_Task prompt_
Return, verbatim, the portion of the category-redirect schema message between "Use cases #2" and "to fill cl_to.", inclusive.

_Supplied passage_
[Start of section]
Re: [Wikitech-l] Schema change : category redirects

1 Jul 2008

      On Tue, Jul 1, 2008 at 10:10 AM, Nicolas Dumazet nicdumz@gmail.com wrote:
...
When A redirects to B, all A' category_links entries will share the
same cl_final field. Being quite unexperienced, and very naive, I may
miss something important here... but I think that it makes much more
sense to add that shared value to the category table, instead of
duplicating it times the number of pages included in the category.
I'm saying that instead of adding a cl_final field to the
category_links table, we should perhaps add a cat_final field to the
category table pointing to the final category it belongs to (see [4]
).

Use cases #2 #3 and #4 :

Trivial. Change  cat_final in one category table row.

Use case #5 :

Damn. Tricky. Alter TWO category table rows :p

Use case #6 :

Easy, fetch the corresponding cat_id to fill cl_to.

Use case #7 :

The most expensive operation for this proposal. You have to join
category_links and category (hopefully on cat_id) to retrieve what was
cl_final in the first proposition, and select ... where cat_final =
The important reason for favoring this way of doing it is that use
case 7 is almost certainly the most common one.  It's rare that
categories will need to be moved or redirected, which is basically
what cases 1-5 are.  Case 6 is moderately common but fast for both
scenarios, so we can ignore it.  The question is, do we want to
optimize the rare cases 1-5, or the common case 7?  The answer is the
latter.
[End of section]
_Provided data_
[Start of section]
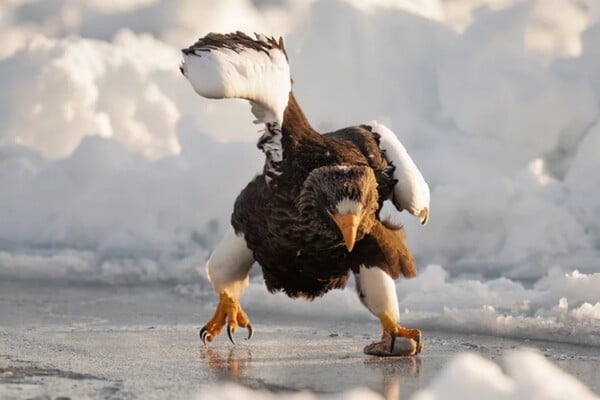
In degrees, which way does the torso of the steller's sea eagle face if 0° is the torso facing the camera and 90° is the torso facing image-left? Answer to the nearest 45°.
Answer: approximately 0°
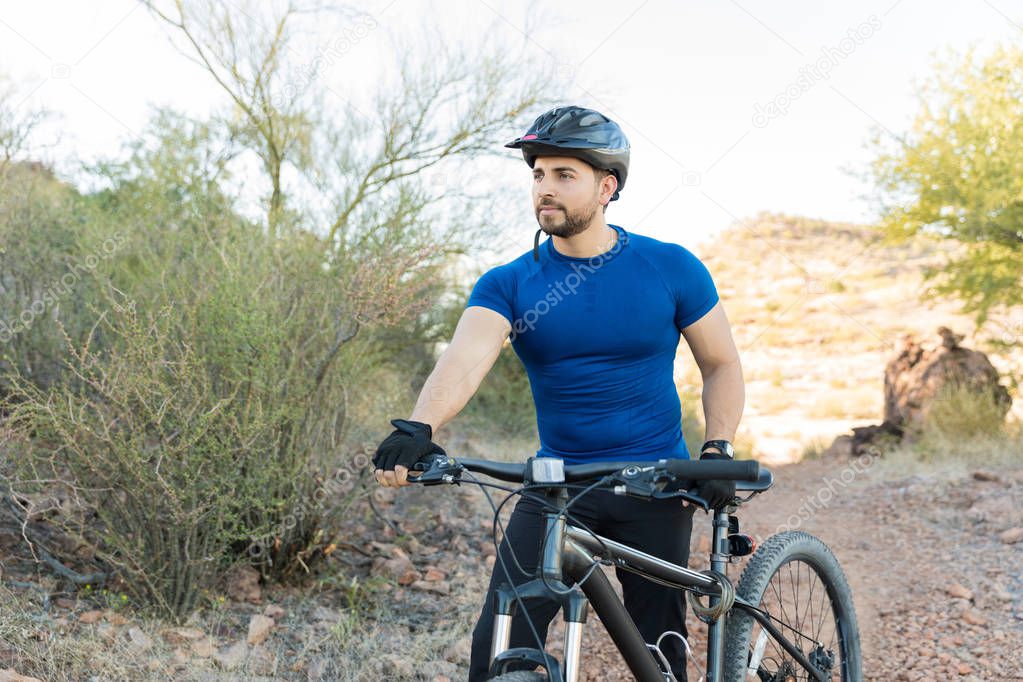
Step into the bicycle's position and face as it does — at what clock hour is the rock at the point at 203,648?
[End of section]
_Reply_
Use cases #2 #3 and #4 :

Trivial. Change  cat_final in one category table row.

Use case #5 :

Damn. Tricky. Alter TWO category table rows :p

Use case #6 :

Easy, fetch the corresponding cat_id to fill cl_to.